La tassa sugli extraprofitti delle banche: cosa si cela dietro la decisione del governo Meloni

18 / 8 / 2023

La preannunciata tassa sugli extra profitti da parte della destra ha colto molti di sorpresa, soprattutto a “sinistra”: ma come, un governo di estrema destra propone un decreto legge a favore del “popolo”? Contro le banche?

Non siamo degli esperti, ma è difficile non pensare che dietro a questo provvedimento non ci sia una volontà spettacolare da parte del teatrino della politica per catturare il consenso. Chi non odia le banche? La speculazione e il predominio finanziario sono diventati fondamentali nell’economia neo-liberista, non certo da ora. Basti pensare alle crisi che si sono ripetute negli ultimi anni, quella del 2008, la rovina della Grecia, la crisi bancaria statunitense dei primi mesi del 2023.

La mossa di Giorgia Meloni, tassare del 40% gli extraprofitti bancari (quando il margine di interesse registrato nel 2022 “eccede per almeno il 3%” il valore dell’esercizio 2021 o il 6% tra 2023 e 2022) è sicuramente abile e astuta, e non è un caso che la premier l’abbia rivendicata come scelta propria.

Occorre, però, fare alcune considerazioni di merito, a partire dal fatto che una certa retorica “contro le banche” ha sempre contraddistinto l’ideologia e la cultura dell’estrema destra, che ha spesso identificato le banche come un nemico astratto, ponendolo al di fuori delle logiche produttive e riproduttive del capitalismo. E anche in quest’ultima proposta non c’è un’idea redistributiva alla base, visto che non è prevista alcuna misura che impedisca agli istituti di caricare i costi dell’aliquota direttamente sui clienti. E qui veniamo alla seconda questione: ossia il fatto che questa mossa ha molto a che vedere con l’incapacità di Roma di trattare con Bruxelles sulla legge di bilancio. Per questa ragione, sia per salvare la faccia sia per provare a racimolare qualche miliardo di euro per le casse dello Stato, Giorgia Meloni inscena l’ennesima finta baruffa con l’Unione Europea, con tanto di lettera della BCE in arrivo per il governo italiano.

Inoltre, non vanno dimenticate le beghe interne alla coalizione di governo. Giorgia Meloni, come si diceva, rivendica fortemente il provvedimento anche per anticipare sul tempo la Lega, che sul tema ha sempre avuto una certa opportunistica “sensibilità”. Allo stesso tempo, per la premier questo è anche un modo di mettere ancora più in difficoltà Forza Italia, il cui bacino elettorale dopo la morte di Berlusconi è e sarà terreno di contesa politica.

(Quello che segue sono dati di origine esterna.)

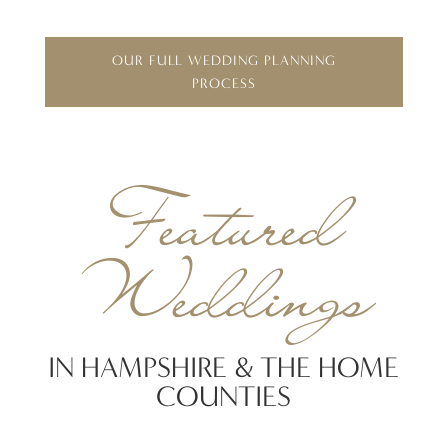
OUR FULL WEDDING PLANNING
PROCESS
Featured
Weddings
IN HAMPSHIRE & THE HOME
COUNTIES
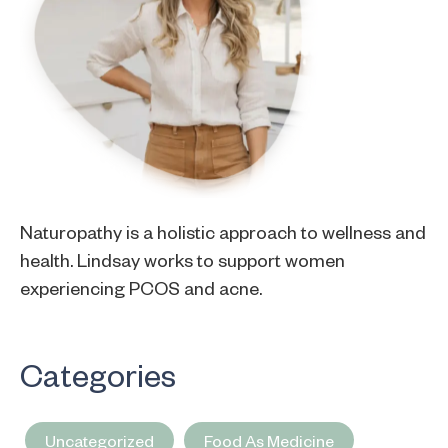
Naturopathy is a holistic approach to wellness and
health. Lindsay works to support women
experiencing PCOS and acne.
Categories
Uncategorized
Food As Medicine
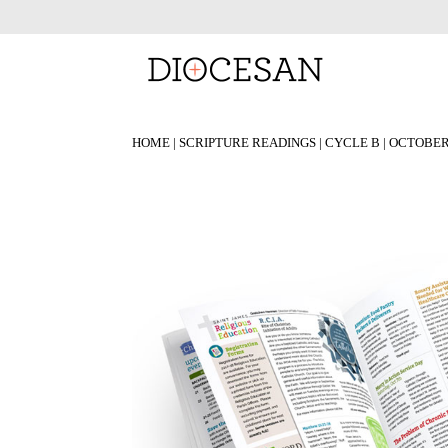
HOME
|
SCRIPTURE READINGS
|
CYCLE B
|
OCTOBE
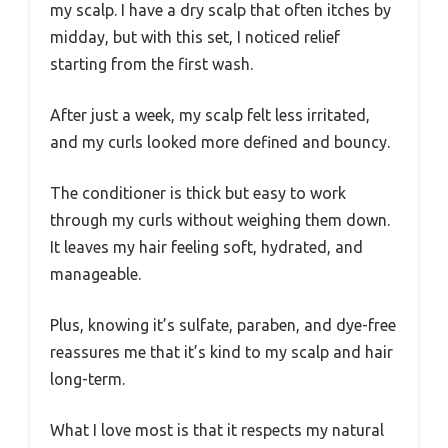
my scalp. I have a dry scalp that often itches by
midday, but with this set, I noticed relief
starting from the first wash.
After just a week, my scalp felt less irritated,
and my curls looked more defined and bouncy.
The conditioner is thick but easy to work
through my curls without weighing them down.
It leaves my hair feeling soft, hydrated, and
manageable.
Plus, knowing it’s sulfate, paraben, and dye-free
reassures me that it’s kind to my scalp and hair
long-term.
What I love most is that it respects my natural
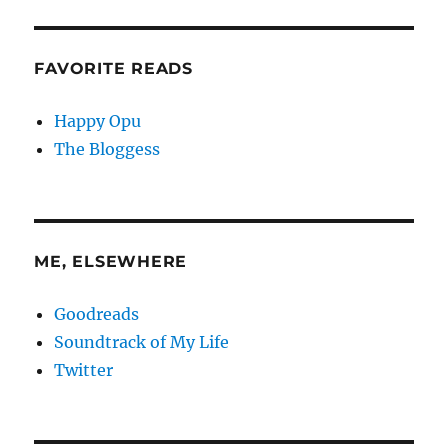
FAVORITE READS
Happy Opu
The Bloggess
ME, ELSEWHERE
Goodreads
Soundtrack of My Life
Twitter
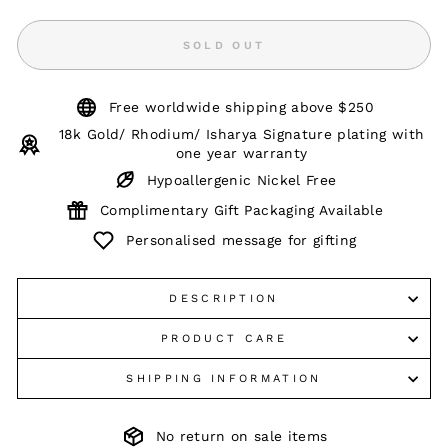
SOLD OUT
Free worldwide shipping above $250
18k Gold/ Rhodium/ Isharya Signature plating with
one year warranty
Hypoallergenic Nickel Free
Complimentary Gift Packaging Available
Personalised message for gifting
DESCRIPTION
PRODUCT CARE
SHIPPING INFORMATION
No return on sale items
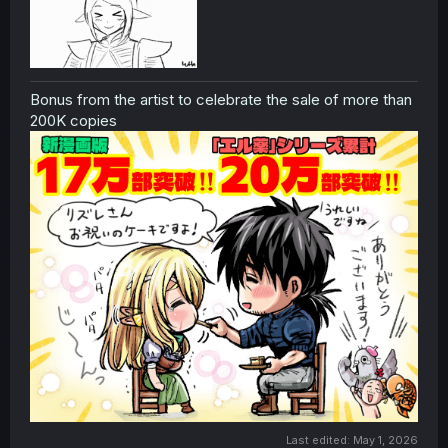
Bonus from the artist to celebrate the sale of more than
200K copies
Last edited:
May 1, 2026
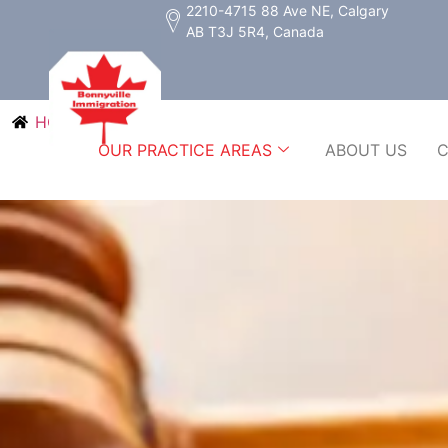
2210-4715 88 Ave NE, Calgary
AB T3J 5R4, Canada
HOME
OUR PRACTICE AREAS
ABOUT US
C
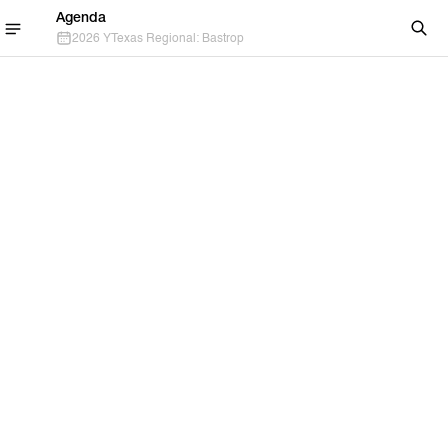
Agenda
2026 YTexas Regional: Bastrop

Un’ultima considerazione va fatta sul fatto che questa mossa mette completamente a tacere la “sinistra”, che è sempre più avulsa dalle questioni sociali, che stia al governo o all’opposizione. Ricordiamo ancora le critiche mosse al reddito di cittadinanza quando venne proposto dal primo governo Conte, ma anche la blandissima battaglia sul salario minimo, tutta volta al palazzo e senza alcuna prospettiva di piazza. Per finire con la mossa a sorpresa del governo sugli extra-profitti, che ha mostrato quanto una certa sinistra sia ancora la principale alleata della governance finanziaria e della cosiddetta “stabilità”.

Se andassimo più a fondo, il problema principale è la logica lavorista che ancora pervade questa cultura politica. Anzi, se c’è un elemento che accumuna destra e sinistra anche nel nostro tempo è proprio questo: lavoro, lavoro e ancora lavoro. Il lavoro sfruttato, il comando sulla cooperazione sociale nel suo complesso, sulla vita delle popolazioni e la loro riproduzione, il saccheggio e la rapina delle risorse naturali ed umane a livello globale: sono questi gli elementi che dominano la scena politica, dall’una e dall’altra parte. Ed è su questo che dobbiamo concentrarci per ribaltare il tavolo, al di là dei “bluff” d’agosto.